Traditional taxonomic rankings

Everyone on here is probably familiar with the old taxonomic ranks of kingdom, phylum, class, order, family, genus and species that was a mainstay of school biology classes and of course was a fundamental part of taxonomic work for, well, pretty much centuries. However, with the advent of cladistics more and more specific groupings of taxa were possible based on branching nature of phylogenetic trees. While there were sub-ranks of subfamilies, superorders, tribes and the like, these were rarely invoked and I think people shied away from them because they implied a level of detail that couldn’t really be inferred based on how these groups were generally formalised.

However, many of the intermediate ranks are rapidly falling by the wayside because they simply are no longer useful or don’t make sense. Kingdoms and phyla are still useful and major groups of taxa that represent fundamental divisions, and of course genera and species are the basis of all taxonomy, but that stuff in the middle? Doesn’t fit.

To take an excellent example (floated my way by Mike Taylor, despite the fact that it should have been obvious to me) birds are in Class Aves, we now accept that birds are dinosaurs but more specifically that means they sit within the traditional Superorder Dinosauria, Order Saurischia, Suborder Maniraptora and (depending on your favoured phylogeny / family definition) Family Paraves. So a Class ends up sitting in half a dozen groups that are supposed to be subordinate to it. And all the various orders and families of birds also sit in there. Oh.

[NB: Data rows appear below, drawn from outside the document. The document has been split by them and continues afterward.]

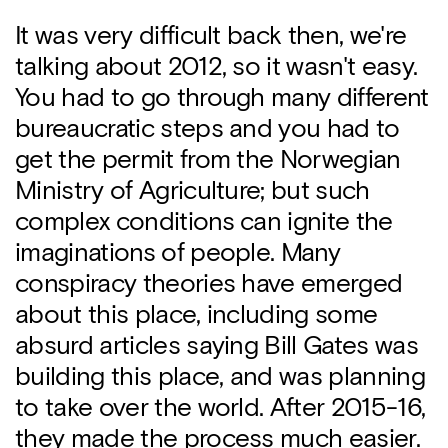
It was very difficult back then, we're
talking about 2012, so it wasn't easy.
You had to go through many different
bureaucratic steps and you had to
get the permit from the Norwegian
Ministry of Agriculture; but such
complex conditions can ignite the
imaginations of people. Many
conspiracy theories have emerged
about this place, including some
absurd articles saying Bill Gates was
building this place, and was planning
to take over the world. After 2015-16,
they made the process much easier.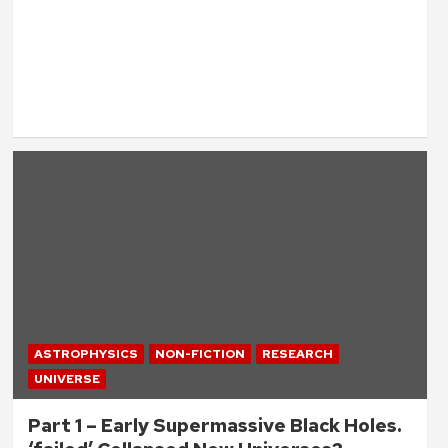
ASTROPHYSICS
NON-FICTION
RESEARCH
UNIVERSE
Part 1 – Early Supermassive Black Holes.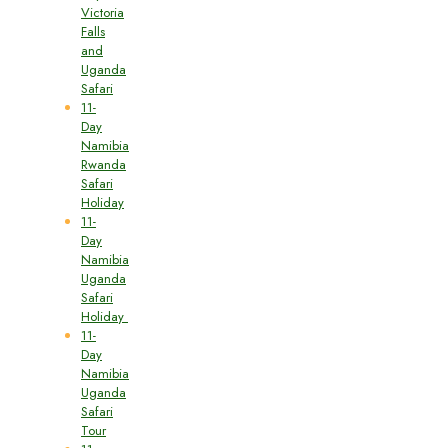
Victoria
Falls
and
Uganda
Safari
11-
Day
Namibia
Rwanda
Safari
Holiday
11-
Day
Namibia
Uganda
Safari
Holiday
11-
Day
Namibia
Uganda
Safari
Tour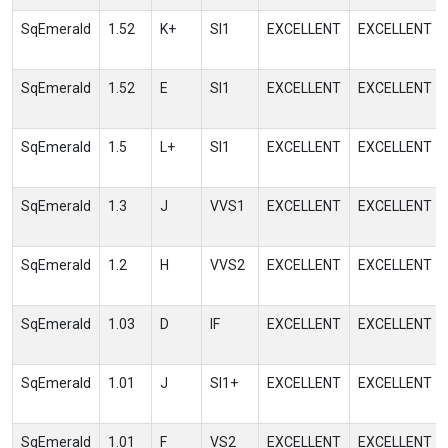
SqEmerald
1.52
K+
SI1
EXCELLENT
EXCELLENT
SqEmerald
1.52
E
SI1
EXCELLENT
EXCELLENT
SqEmerald
1.5
L+
SI1
EXCELLENT
EXCELLENT
SqEmerald
1.3
J
VVS1
EXCELLENT
EXCELLENT
SqEmerald
1.2
H
VVS2
EXCELLENT
EXCELLENT
SqEmerald
1.03
D
IF
EXCELLENT
EXCELLENT
SqEmerald
1.01
J
SI1+
EXCELLENT
EXCELLENT
SqEmerald
1.01
F
VS2
EXCELLENT
EXCELLENT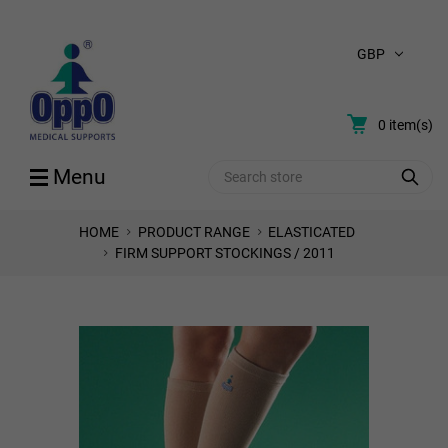
GBP
0
item(s)
Search
Menu
HOME
PRODUCT RANGE
ELASTICATED
FIRM SUPPORT STOCKINGS / 2011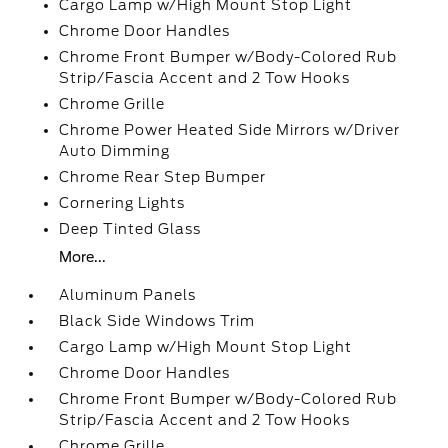
Cargo Lamp w/High Mount Stop Light
Chrome Door Handles
Chrome Front Bumper w/Body-Colored Rub
Strip/Fascia Accent and 2 Tow Hooks
Chrome Grille
Chrome Power Heated Side Mirrors w/Driver
Auto Dimming
Chrome Rear Step Bumper
Cornering Lights
Deep Tinted Glass
More...
Aluminum Panels
Black Side Windows Trim
Cargo Lamp w/High Mount Stop Light
Chrome Door Handles
Chrome Front Bumper w/Body-Colored Rub
Strip/Fascia Accent and 2 Tow Hooks
Chrome Grille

We are increasingly getting close to building the Tree of Life – a single vast and unified trees that put whole phyla together at the species level in clades that most experts generally agree on. No longer are new or odd species somewhat arbitrarily assigned to families or have new families erected for them because they are special. We simply don’t think of trees and relationships in those terms anymore – not everything has to sit in a family, and it’s no longer the case that just a couple of researchers look at their clade and split up the taxa with no reference to related clades or other, wider patterns. As such, while at a conversational level, it still makes sense to use and discuss things like the ‘cat family’ or ‘dog family’ increasingly these are being abandoned for their formal names (Felidae and Canidae in this case) though the endings of various names betray their origins as the –idea, -inae, -oidea, and so on demonstrate. These now represent successive ranks rather than ‘families’ and ‘tribes’ as once they would.

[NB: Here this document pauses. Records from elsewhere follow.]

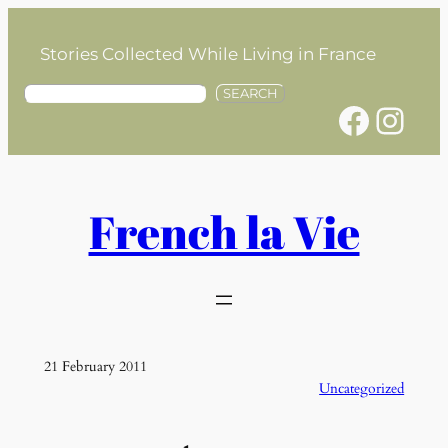
Skip
to
Stories Collected While Living in France
content
S
SEARCH
Facebook
Instagram
e
a
r
c
h
French la Vie
21 February 2011
Uncategorized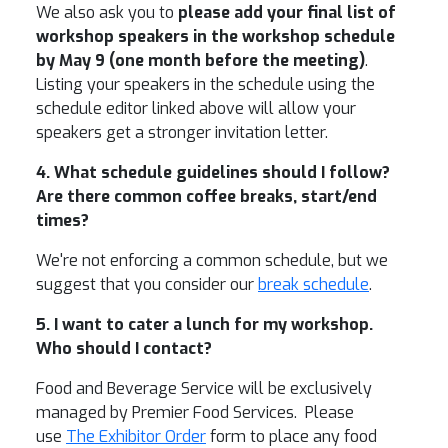
We also ask you to
please add your final list of
workshop speakers in the workshop schedule
by May 9 (one month before the meeting)
.
Listing your speakers in the schedule using the
schedule editor linked above will allow your
speakers get a stronger invitation letter.
4. What schedule guidelines should I follow?
Are there common coffee breaks, start/end
times?
We're not enforcing a common schedule, but we
suggest that you consider our
break schedule
.
5. I want to cater a lunch for my workshop.
Who should I contact?
Food and Beverage Service will be exclusively
managed by Premier Food Services. Please
use
The Exhibitor Order
form to place any food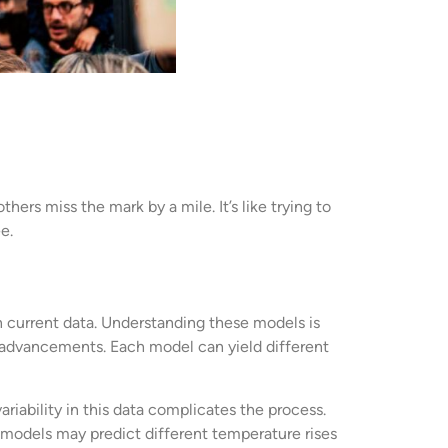
ers miss the mark by a mile. It’s like trying to
e.
 current data. Understanding these models is
l advancements. Each model can yield different
iability in this data complicates the process.
 models may predict different temperature rises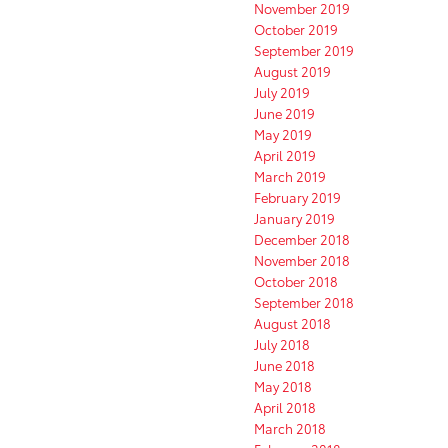
November 2019
October 2019
September 2019
August 2019
July 2019
June 2019
May 2019
April 2019
March 2019
February 2019
January 2019
December 2018
November 2018
October 2018
September 2018
August 2018
July 2018
June 2018
May 2018
April 2018
March 2018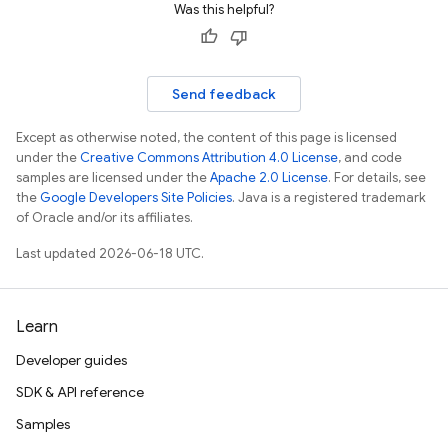
Was this helpful?
Send feedback
Except as otherwise noted, the content of this page is licensed
under the
Creative Commons Attribution 4.0 License
, and code
samples are licensed under the
Apache 2.0 License
. For details, see
the
Google Developers Site Policies
. Java is a registered trademark
of Oracle and/or its affiliates.
Last updated 2026-06-18 UTC.
Learn
Developer guides
SDK & API reference
Samples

1 Response to “Traditional taxonomic rankings”


  1. 1 Mark Robinson 15/04/2011 at 5:11 am

    I think the old-style taxonomic groupings still work fine when restricted to today’s animals because they and their relationships are essentially static. It’s really only when you try to force species separated over time into one or other of these artificial categories that you start running into problems.

    Of course, it’s not perfect. Some of today’s animal families have members who are quite closely related to each other while other families are more disparate. There are also other anomalies like crocodiles being more closely related to birds than tortoises but being grouped with tortoises as “reptiles”.

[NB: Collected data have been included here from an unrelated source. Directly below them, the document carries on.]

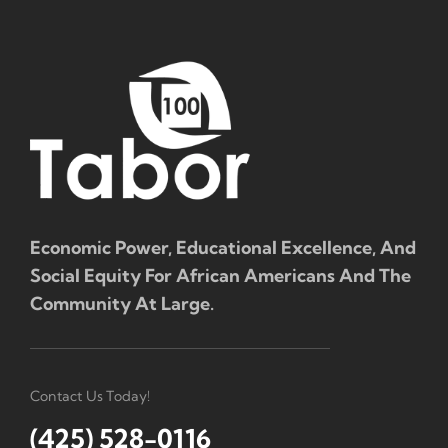
Economic Power, Educational Excellence, And
Social Equity For African Americans And The
Community At Large.
Contact Us Today!
(425) 528-0116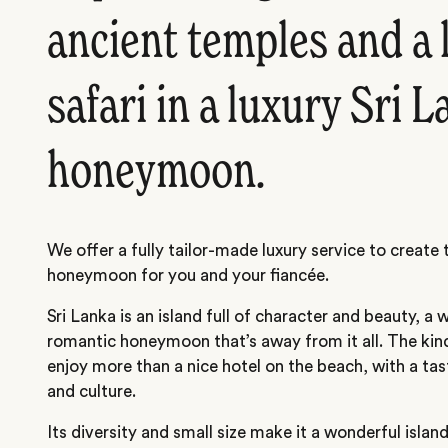
ancient temples and a 
safari in a luxury Sri 
honeymoon.
We offer a fully tailor-made luxury service to create 
honeymoon for you and your fiancée.
Sri Lanka is an island full of character and beauty, a 
romantic honeymoon that’s away from it all. The kin
enjoy more than a nice hotel on the beach, with a tas
and culture.
Its diversity and small size make it a wonderful island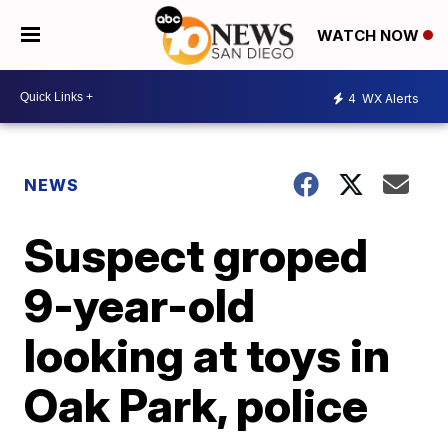
WATCH NOW
4
WX Alerts
NEWS
Suspect groped
9-year-old
looking at toys in
Oak Park, police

    Some classification issues will always remain. We humans like to put everything into nice neat little boxes but the natural world is often a continuum and at some point an arbitrary decision will need to be made. Boxes are fine for classifying rocks but at exactly what frequency does “red” light become “orange”?

    Even “species” isn’t as real as we often seem to treat it. If you have three partially-isolated populations of a creature and individuals from Group 1 can successfully breed with those of Group 2, and Group 2 with 3, but not Group 1 with 3, are they three separate but closely-related species or three sub-species?

    Sorry about the length of my comment, Dave – it’s an interesting topic!